─── Records shown

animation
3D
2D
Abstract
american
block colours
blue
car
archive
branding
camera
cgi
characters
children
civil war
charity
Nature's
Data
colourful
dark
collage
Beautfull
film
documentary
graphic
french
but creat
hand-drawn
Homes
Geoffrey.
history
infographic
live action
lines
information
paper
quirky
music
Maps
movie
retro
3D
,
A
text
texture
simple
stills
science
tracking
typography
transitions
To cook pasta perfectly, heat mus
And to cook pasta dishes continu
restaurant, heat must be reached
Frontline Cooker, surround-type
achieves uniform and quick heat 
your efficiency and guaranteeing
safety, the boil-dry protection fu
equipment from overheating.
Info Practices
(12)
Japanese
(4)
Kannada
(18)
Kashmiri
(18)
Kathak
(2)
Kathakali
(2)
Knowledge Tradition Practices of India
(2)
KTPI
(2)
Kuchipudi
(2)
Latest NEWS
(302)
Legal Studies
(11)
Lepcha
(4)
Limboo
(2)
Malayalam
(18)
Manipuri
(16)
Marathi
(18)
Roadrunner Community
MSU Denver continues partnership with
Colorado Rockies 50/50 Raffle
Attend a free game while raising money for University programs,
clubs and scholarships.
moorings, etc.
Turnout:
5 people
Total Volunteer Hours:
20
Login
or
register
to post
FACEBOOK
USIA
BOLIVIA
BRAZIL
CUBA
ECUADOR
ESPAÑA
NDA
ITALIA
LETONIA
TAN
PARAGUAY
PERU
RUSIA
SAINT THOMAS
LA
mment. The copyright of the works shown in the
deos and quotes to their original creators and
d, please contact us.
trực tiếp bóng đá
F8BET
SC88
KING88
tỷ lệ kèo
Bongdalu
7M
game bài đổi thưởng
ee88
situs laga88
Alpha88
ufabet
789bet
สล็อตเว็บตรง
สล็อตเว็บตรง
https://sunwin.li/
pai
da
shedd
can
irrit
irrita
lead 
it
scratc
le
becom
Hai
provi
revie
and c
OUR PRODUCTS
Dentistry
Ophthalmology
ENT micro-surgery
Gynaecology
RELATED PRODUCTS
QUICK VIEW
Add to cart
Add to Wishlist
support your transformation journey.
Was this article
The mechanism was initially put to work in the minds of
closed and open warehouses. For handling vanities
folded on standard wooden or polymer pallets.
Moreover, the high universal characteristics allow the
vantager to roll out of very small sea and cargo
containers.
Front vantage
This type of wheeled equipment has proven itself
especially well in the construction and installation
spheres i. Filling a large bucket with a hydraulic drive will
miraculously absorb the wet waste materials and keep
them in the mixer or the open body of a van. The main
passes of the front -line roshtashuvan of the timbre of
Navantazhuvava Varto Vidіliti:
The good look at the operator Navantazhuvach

──────

**Your instructions:** For this exercise, please copy exactly the lines of the material above from its first line through the line where "mment. The copyright" appears.

**Exercise result:**
animation
3D
2D
Abstract
american
block colours
blue
car
archive
branding
camera
cgi
characters
children
civil war
charity
Nature's
Data
colourful
dark
collage
Beautfull
film
documentary
graphic
french
but creat
hand-drawn
Homes
Geoffrey.
history
infographic
live action
lines
information
paper
quirky
music
Maps
movie
retro
3D
,
A
text
texture
simple
stills
science
tracking
typography
transitions
To cook pasta perfectly, heat mus
And to cook pasta dishes continu
restaurant, heat must be reached
Frontline Cooker, surround-type
achieves uniform and quick heat 
your efficiency and guaranteeing
safety, the boil-dry protection fu
equipment from overheating.
Info Practices
(12)
Japanese
(4)
Kannada
(18)
Kashmiri
(18)
Kathak
(2)
Kathakali
(2)
Knowledge Tradition Practices of India
(2)
KTPI
(2)
Kuchipudi
(2)
Latest NEWS
(302)
Legal Studies
(11)
Lepcha
(4)
Limboo
(2)
Malayalam
(18)
Manipuri
(16)
Marathi
(18)
Roadrunner Community
MSU Denver continues partnership with
Colorado Rockies 50/50 Raffle
Attend a free game while raising money for University programs,
clubs and scholarships.
moorings, etc.
Turnout:
5 people
Total Volunteer Hours:
20
Login
or
register
to post
FACEBOOK
USIA
BOLIVIA
BRAZIL
CUBA
ECUADOR
ESPAÑA
NDA
ITALIA
LETONIA
TAN
PARAGUAY
PERU
RUSIA
SAINT THOMAS
LA
mment. The copyright of the works shown in the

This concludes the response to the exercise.